START Provided data

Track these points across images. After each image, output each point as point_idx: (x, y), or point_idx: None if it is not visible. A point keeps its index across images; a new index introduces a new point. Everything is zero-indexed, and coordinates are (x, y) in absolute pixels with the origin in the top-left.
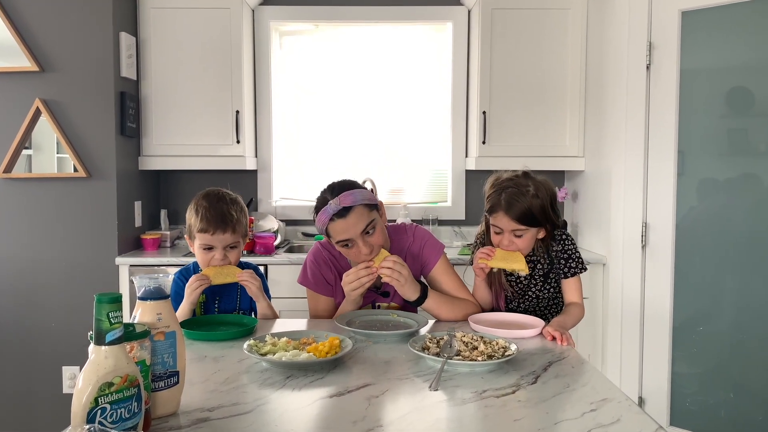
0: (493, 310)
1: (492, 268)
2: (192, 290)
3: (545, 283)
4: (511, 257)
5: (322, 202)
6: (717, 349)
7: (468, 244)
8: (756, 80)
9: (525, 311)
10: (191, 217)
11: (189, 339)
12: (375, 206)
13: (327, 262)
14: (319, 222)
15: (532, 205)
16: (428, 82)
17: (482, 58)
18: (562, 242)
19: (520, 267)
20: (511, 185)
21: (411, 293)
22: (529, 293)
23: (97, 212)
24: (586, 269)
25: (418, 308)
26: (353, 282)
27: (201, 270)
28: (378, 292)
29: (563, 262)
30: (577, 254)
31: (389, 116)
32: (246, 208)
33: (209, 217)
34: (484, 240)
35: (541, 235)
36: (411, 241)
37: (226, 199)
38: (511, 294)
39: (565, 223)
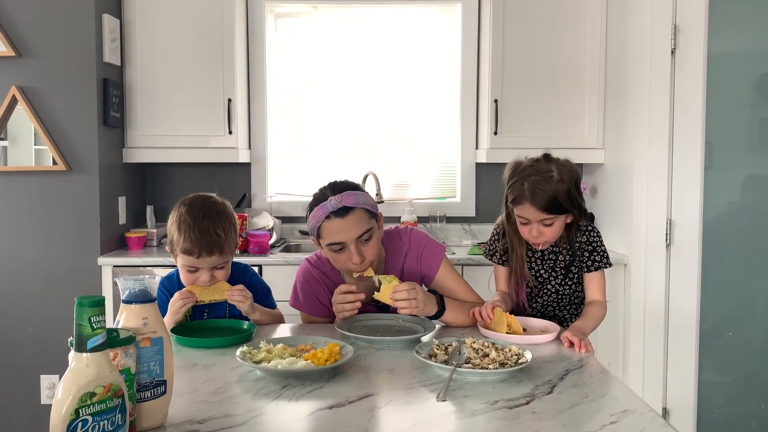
0: (513, 311)
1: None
2: (176, 310)
3: (566, 277)
4: (501, 323)
5: (320, 197)
6: (747, 357)
7: (478, 243)
8: None
9: (544, 307)
10: (173, 233)
11: (179, 345)
12: (375, 215)
13: (318, 280)
14: (313, 218)
15: (557, 192)
16: (436, 68)
17: (494, 42)
18: (587, 233)
19: (504, 331)
20: (534, 173)
21: (430, 311)
22: (548, 287)
23: (78, 209)
24: (611, 265)
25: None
26: (345, 304)
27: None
28: (377, 306)
29: (587, 255)
30: (603, 248)
31: (394, 106)
32: (236, 218)
33: (193, 238)
34: (505, 230)
35: (569, 219)
36: (408, 247)
37: (212, 213)
38: (532, 284)
39: (592, 217)
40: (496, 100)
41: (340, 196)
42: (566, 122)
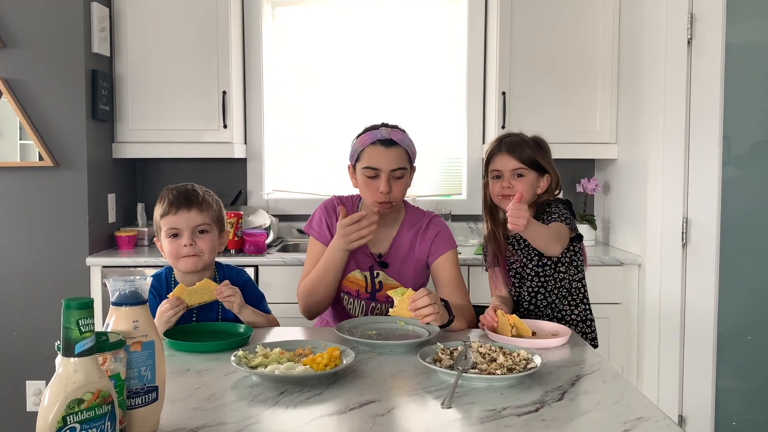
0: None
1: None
2: (166, 320)
3: (540, 259)
4: (505, 325)
5: (371, 126)
6: (767, 361)
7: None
8: None
9: (531, 295)
10: (156, 210)
11: (172, 350)
12: (412, 165)
13: (336, 210)
14: (359, 142)
15: (532, 149)
16: (440, 59)
17: (501, 31)
18: (549, 208)
19: (505, 331)
20: (512, 134)
21: (444, 320)
22: (527, 270)
23: (66, 206)
24: (574, 229)
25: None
26: (353, 234)
27: (174, 274)
28: (378, 261)
29: (545, 219)
30: (562, 212)
31: (396, 98)
32: (220, 201)
33: (172, 197)
34: (483, 214)
35: (541, 188)
36: (426, 222)
37: (196, 185)
38: (517, 264)
39: (569, 203)
40: (503, 93)
41: (390, 130)
42: (577, 116)
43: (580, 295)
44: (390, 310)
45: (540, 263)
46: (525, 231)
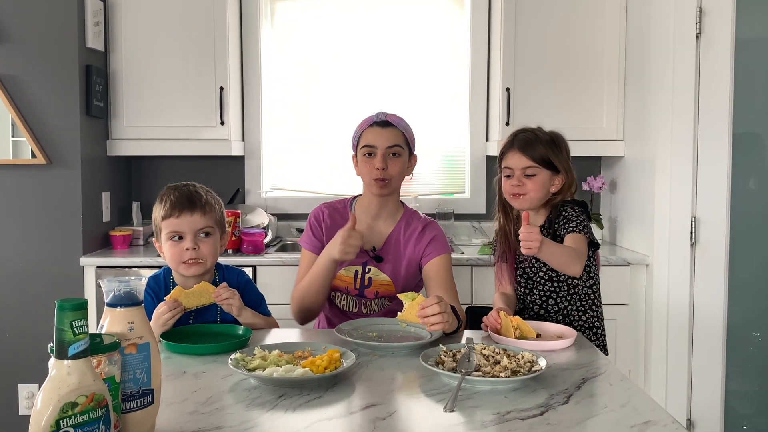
0: (519, 311)
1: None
2: (164, 322)
3: None
4: (508, 327)
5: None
6: None
7: (488, 242)
8: None
9: (542, 299)
10: (156, 211)
11: (168, 352)
12: (411, 149)
13: (322, 217)
14: (359, 127)
15: (546, 147)
16: (443, 55)
17: (506, 26)
18: (564, 211)
19: (508, 333)
20: (527, 130)
21: (453, 325)
22: (540, 274)
23: (59, 205)
24: (594, 241)
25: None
26: (349, 248)
27: (173, 276)
28: (372, 255)
29: (562, 224)
30: (580, 219)
31: (399, 95)
32: (221, 201)
33: (173, 199)
34: (497, 208)
35: (555, 186)
36: (422, 226)
37: (196, 185)
38: (525, 264)
39: (585, 204)
40: (507, 89)
41: (386, 114)
42: (583, 112)
43: (590, 301)
44: (398, 314)
45: (552, 267)
46: (539, 253)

END Provided data

# Aim of the task
All records above must be output exactly as they stand, excluding pictures.

# Task solution
Track these points across images. After each image, output each point as point_idx: (x, y), or point_idx: None if it is not visible. A point keeps its index across images; a new index introduces a new point. Everything is zero-indexed, and coordinates are (x, y) in absolute pixels with the origin in the top-left.
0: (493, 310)
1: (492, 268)
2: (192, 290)
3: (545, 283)
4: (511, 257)
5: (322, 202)
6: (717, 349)
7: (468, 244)
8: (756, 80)
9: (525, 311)
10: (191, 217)
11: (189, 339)
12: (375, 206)
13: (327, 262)
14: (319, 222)
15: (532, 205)
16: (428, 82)
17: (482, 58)
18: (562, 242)
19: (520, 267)
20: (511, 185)
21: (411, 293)
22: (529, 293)
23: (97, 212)
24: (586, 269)
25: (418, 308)
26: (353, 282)
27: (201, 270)
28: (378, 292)
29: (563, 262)
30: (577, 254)
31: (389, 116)
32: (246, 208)
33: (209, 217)
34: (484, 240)
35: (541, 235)
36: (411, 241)
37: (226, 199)
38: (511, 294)
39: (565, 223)
0: (513, 311)
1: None
2: (176, 310)
3: (566, 277)
4: (501, 323)
5: (320, 197)
6: (747, 357)
7: (478, 243)
8: None
9: (544, 307)
10: (173, 233)
11: (179, 345)
12: (375, 215)
13: (318, 280)
14: (313, 218)
15: (557, 192)
16: (436, 68)
17: (494, 42)
18: (587, 233)
19: (504, 331)
20: (534, 173)
21: (430, 311)
22: (548, 287)
23: (78, 209)
24: (611, 265)
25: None
26: (345, 304)
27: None
28: (377, 306)
29: (587, 255)
30: (603, 248)
31: (394, 106)
32: (236, 218)
33: (193, 238)
34: (505, 230)
35: (569, 219)
36: (408, 247)
37: (212, 213)
38: (532, 284)
39: (592, 217)
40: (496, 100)
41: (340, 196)
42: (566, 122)
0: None
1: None
2: (166, 320)
3: (540, 259)
4: (505, 325)
5: (371, 126)
6: (767, 361)
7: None
8: None
9: (531, 295)
10: (156, 210)
11: (172, 350)
12: (412, 165)
13: (336, 210)
14: (359, 142)
15: (532, 149)
16: (440, 59)
17: (501, 31)
18: (549, 208)
19: (505, 331)
20: (512, 134)
21: (444, 320)
22: (527, 270)
23: (66, 206)
24: (574, 229)
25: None
26: (353, 234)
27: (174, 274)
28: (378, 261)
29: (545, 219)
30: (562, 212)
31: (396, 98)
32: (220, 201)
33: (172, 197)
34: (483, 214)
35: (541, 188)
36: (426, 222)
37: (196, 185)
38: (517, 264)
39: (569, 203)
40: (503, 93)
41: (390, 130)
42: (577, 116)
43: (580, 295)
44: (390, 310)
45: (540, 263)
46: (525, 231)
0: (519, 311)
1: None
2: (164, 322)
3: None
4: (508, 327)
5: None
6: None
7: (488, 242)
8: None
9: (542, 299)
10: (156, 211)
11: (168, 352)
12: (411, 149)
13: (322, 217)
14: (359, 127)
15: (546, 147)
16: (443, 55)
17: (506, 26)
18: (564, 211)
19: (508, 333)
20: (527, 130)
21: (453, 325)
22: (540, 274)
23: (59, 205)
24: (594, 241)
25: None
26: (349, 248)
27: (173, 276)
28: (372, 255)
29: (562, 224)
30: (580, 219)
31: (399, 95)
32: (221, 201)
33: (173, 199)
34: (497, 208)
35: (555, 186)
36: (422, 226)
37: (196, 185)
38: (525, 264)
39: (585, 204)
40: (507, 89)
41: (386, 114)
42: (583, 112)
43: (590, 301)
44: (398, 314)
45: (552, 267)
46: (539, 253)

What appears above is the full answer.